:: Description of the task ::
Set down every line of the material below word for word, with nothing changed, added, or left out.

** Opening Provided data block **

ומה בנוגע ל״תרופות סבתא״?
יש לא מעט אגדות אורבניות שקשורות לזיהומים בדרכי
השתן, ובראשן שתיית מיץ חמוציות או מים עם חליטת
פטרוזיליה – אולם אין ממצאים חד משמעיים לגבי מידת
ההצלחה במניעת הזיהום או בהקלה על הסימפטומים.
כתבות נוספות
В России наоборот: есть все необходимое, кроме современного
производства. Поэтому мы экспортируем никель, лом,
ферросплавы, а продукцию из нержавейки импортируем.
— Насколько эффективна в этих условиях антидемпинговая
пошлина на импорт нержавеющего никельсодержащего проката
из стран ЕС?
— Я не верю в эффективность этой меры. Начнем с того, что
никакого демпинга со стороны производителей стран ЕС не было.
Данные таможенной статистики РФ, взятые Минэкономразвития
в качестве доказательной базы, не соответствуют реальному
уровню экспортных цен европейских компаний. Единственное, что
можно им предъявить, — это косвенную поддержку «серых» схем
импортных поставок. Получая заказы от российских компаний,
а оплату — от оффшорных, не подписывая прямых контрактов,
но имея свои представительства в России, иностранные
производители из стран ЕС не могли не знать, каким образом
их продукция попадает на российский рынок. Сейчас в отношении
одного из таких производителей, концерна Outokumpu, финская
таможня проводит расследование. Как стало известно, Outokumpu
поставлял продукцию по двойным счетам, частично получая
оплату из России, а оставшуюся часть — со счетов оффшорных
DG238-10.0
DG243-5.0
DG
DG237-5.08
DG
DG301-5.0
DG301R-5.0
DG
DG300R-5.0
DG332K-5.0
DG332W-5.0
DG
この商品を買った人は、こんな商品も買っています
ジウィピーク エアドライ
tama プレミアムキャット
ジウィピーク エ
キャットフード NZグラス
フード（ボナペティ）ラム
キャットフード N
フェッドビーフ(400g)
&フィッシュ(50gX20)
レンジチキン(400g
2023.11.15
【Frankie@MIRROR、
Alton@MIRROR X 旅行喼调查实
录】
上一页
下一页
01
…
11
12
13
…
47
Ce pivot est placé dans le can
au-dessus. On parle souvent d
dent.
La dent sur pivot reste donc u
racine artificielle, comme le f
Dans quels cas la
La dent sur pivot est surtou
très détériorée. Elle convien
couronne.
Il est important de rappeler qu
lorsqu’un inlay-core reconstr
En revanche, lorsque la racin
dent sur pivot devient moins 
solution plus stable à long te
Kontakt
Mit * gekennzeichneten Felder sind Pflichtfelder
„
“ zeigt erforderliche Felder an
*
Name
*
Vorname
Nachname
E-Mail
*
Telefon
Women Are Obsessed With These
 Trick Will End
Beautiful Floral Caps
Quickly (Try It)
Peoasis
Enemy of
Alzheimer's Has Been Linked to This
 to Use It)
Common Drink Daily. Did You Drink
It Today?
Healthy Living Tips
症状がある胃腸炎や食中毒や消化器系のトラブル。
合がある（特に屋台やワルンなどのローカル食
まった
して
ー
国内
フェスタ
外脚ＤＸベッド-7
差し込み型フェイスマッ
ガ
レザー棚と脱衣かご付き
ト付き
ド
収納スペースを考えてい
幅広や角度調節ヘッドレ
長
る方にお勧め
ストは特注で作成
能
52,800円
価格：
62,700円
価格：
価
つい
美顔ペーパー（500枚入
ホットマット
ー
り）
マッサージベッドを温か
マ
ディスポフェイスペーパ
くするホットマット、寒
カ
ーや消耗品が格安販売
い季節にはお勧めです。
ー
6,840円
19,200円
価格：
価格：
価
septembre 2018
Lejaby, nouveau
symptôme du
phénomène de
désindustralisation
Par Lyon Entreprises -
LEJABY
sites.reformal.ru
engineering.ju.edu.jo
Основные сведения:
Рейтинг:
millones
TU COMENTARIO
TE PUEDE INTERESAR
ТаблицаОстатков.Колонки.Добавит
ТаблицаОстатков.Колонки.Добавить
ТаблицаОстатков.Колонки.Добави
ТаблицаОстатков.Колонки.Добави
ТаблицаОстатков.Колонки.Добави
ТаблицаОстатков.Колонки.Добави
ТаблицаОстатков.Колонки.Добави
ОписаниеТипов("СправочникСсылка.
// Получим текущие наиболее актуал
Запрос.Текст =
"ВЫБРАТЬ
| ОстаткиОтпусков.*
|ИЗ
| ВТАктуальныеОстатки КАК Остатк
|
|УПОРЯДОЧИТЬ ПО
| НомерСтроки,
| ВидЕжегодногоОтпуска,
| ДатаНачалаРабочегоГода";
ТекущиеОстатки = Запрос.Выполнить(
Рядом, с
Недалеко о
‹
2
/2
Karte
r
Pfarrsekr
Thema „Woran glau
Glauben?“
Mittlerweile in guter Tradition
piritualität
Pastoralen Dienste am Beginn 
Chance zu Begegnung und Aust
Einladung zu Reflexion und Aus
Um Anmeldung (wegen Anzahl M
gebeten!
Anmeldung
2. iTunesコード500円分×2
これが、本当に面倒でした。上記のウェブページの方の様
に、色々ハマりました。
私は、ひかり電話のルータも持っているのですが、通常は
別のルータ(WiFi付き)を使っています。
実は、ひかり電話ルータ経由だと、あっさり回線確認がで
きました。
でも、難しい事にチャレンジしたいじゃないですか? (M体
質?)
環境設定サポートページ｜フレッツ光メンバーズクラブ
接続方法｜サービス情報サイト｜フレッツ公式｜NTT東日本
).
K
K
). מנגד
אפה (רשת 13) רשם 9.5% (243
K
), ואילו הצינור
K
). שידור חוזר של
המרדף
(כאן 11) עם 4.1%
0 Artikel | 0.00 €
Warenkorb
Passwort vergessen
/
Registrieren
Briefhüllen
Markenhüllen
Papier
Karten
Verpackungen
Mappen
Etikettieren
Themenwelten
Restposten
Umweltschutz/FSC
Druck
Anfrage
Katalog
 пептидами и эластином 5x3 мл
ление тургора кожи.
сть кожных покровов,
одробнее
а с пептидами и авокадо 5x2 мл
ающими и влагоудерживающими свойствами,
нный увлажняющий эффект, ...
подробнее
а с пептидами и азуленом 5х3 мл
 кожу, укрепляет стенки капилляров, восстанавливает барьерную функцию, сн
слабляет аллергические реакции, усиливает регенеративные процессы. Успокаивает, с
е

** Closing Provided data block **

:: Exercise answer ::
ומה בנוגע ל״תרופות סבתא״?
יש לא מעט אגדות אורבניות שקשורות לזיהומים בדרכי
השתן, ובראשן שתיית מיץ חמוציות או מים עם חליטת
פטרוזיליה – אולם אין ממצאים חד משמעיים לגבי מידת
ההצלחה במניעת הזיהום או בהקלה על הסימפטומים.
כתבות נוספות
В России наоборот: есть все необходимое, кроме современного
производства. Поэтому мы экспортируем никель, лом,
ферросплавы, а продукцию из нержавейки импортируем.
— Насколько эффективна в этих условиях антидемпинговая
пошлина на импорт нержавеющего никельсодержащего проката
из стран ЕС?
— Я не верю в эффективность этой меры. Начнем с того, что
никакого демпинга со стороны производителей стран ЕС не было.
Данные таможенной статистики РФ, взятые Минэкономразвития
в качестве доказательной базы, не соответствуют реальному
уровню экспортных цен европейских компаний. Единственное, что
можно им предъявить, — это косвенную поддержку «серых» схем
импортных поставок. Получая заказы от российских компаний,
а оплату — от оффшорных, не подписывая прямых контрактов,
но имея свои представительства в России, иностранные
производители из стран ЕС не могли не знать, каким образом
их продукция попадает на российский рынок. Сейчас в отношении
одного из таких производителей, концерна Outokumpu, финская
таможня проводит расследование. Как стало известно, Outokumpu
поставлял продукцию по двойным счетам, частично получая
оплату из России, а оставшуюся часть — со счетов оффшорных
DG238-10.0
DG243-5.0
DG
DG237-5.08
DG
DG301-5.0
DG301R-5.0
DG
DG300R-5.0
DG332K-5.0
DG332W-5.0
DG
この商品を買った人は、こんな商品も買っています
ジウィピーク エアドライ
tama プレミアムキャット
ジウィピーク エ
キャットフード NZグラス
フード（ボナペティ）ラム
キャットフード N
フェッドビーフ(400g)
&フィッシュ(50gX20)
レンジチキン(400g
2023.11.15
【Frankie@MIRROR、
Alton@MIRROR X 旅行喼调查实
录】
上一页
下一页
01
…
11
12
13
…
47
Ce pivot est placé dans le can
au-dessus. On parle souvent d
dent.
La dent sur pivot reste donc u
racine artificielle, comme le f
Dans quels cas la
La dent sur pivot est surtou
très détériorée. Elle convien
couronne.
Il est important de rappeler qu
lorsqu’un inlay-core reconstr
En revanche, lorsque la racin
dent sur pivot devient moins 
solution plus stable à long te
Kontakt
Mit * gekennzeichneten Felder sind Pflichtfelder
„
“ zeigt erforderliche Felder an
*
Name
*
Vorname
Nachname
E-Mail
*
Telefon
Women Are Obsessed With These
 Trick Will End
Beautiful Floral Caps
Quickly (Try It)
Peoasis
Enemy of
Alzheimer's Has Been Linked to This
 to Use It)
Common Drink Daily. Did You Drink
It Today?
Healthy Living Tips
症状がある胃腸炎や食中毒や消化器系のトラブル。
合がある（特に屋台やワルンなどのローカル食
まった
して
ー
国内
フェスタ
外脚ＤＸベッド-7
差し込み型フェイスマッ
ガ
レザー棚と脱衣かご付き
ト付き
ド
収納スペースを考えてい
幅広や角度調節ヘッドレ
長
る方にお勧め
ストは特注で作成
能
52,800円
価格：
62,700円
価格：
価
つい
美顔ペーパー（500枚入
ホットマット
ー
り）
マッサージベッドを温か
マ
ディスポフェイスペーパ
くするホットマット、寒
カ
ーや消耗品が格安販売
い季節にはお勧めです。
ー
6,840円
19,200円
価格：
価格：
価
septembre 2018
Lejaby, nouveau
symptôme du
phénomène de
désindustralisation
Par Lyon Entreprises -
LEJABY
sites.reformal.ru
engineering.ju.edu.jo
Основные сведения:
Рейтинг:
millones
TU COMENTARIO
TE PUEDE INTERESAR
ТаблицаОстатков.Колонки.Добавит
ТаблицаОстатков.Колонки.Добавить
ТаблицаОстатков.Колонки.Добави
ТаблицаОстатков.Колонки.Добави
ТаблицаОстатков.Колонки.Добави
ТаблицаОстатков.Колонки.Добави
ТаблицаОстатков.Колонки.Добави
ОписаниеТипов("СправочникСсылка.
// Получим текущие наиболее актуал
Запрос.Текст =
"ВЫБРАТЬ
| ОстаткиОтпусков.*
|ИЗ
| ВТАктуальныеОстатки КАК Остатк
|
|УПОРЯДОЧИТЬ ПО
| НомерСтроки,
| ВидЕжегодногоОтпуска,
| ДатаНачалаРабочегоГода";
ТекущиеОстатки = Запрос.Выполнить(
Рядом, с
Недалеко о
‹
2
/2
Karte
r
Pfarrsekr
Thema „Woran glau
Glauben?“
Mittlerweile in guter Tradition
piritualität
Pastoralen Dienste am Beginn 
Chance zu Begegnung und Aust
Einladung zu Reflexion und Aus
Um Anmeldung (wegen Anzahl M
gebeten!
Anmeldung
2. iTunesコード500円分×2
これが、本当に面倒でした。上記のウェブページの方の様
に、色々ハマりました。
私は、ひかり電話のルータも持っているのですが、通常は
別のルータ(WiFi付き)を使っています。
実は、ひかり電話ルータ経由だと、あっさり回線確認がで
きました。
でも、難しい事にチャレンジしたいじゃないですか? (M体
質?)
環境設定サポートページ｜フレッツ光メンバーズクラブ
接続方法｜サービス情報サイト｜フレッツ公式｜NTT東日本
).
K
K
). מנגד
אפה (רשת 13) רשם 9.5% (243
K
), ואילו הצינור
K
). שידור חוזר של
המרדף
(כאן 11) עם 4.1%
0 Artikel | 0.00 €
Warenkorb
Passwort vergessen
/
Registrieren
Briefhüllen
Markenhüllen
Papier
Karten
Verpackungen
Mappen
Etikettieren
Themenwelten
Restposten
Umweltschutz/FSC
Druck
Anfrage
Katalog
 пептидами и эластином 5x3 мл
ление тургора кожи.
сть кожных покровов,
одробнее
а с пептидами и авокадо 5x2 мл
ающими и влагоудерживающими свойствами,
нный увлажняющий эффект, ...
подробнее
а с пептидами и азуленом 5х3 мл
 кожу, укрепляет стенки капилляров, восстанавливает барьерную функцию, сн
слабляет аллергические реакции, усиливает регенеративные процессы. Успокаивает, с
е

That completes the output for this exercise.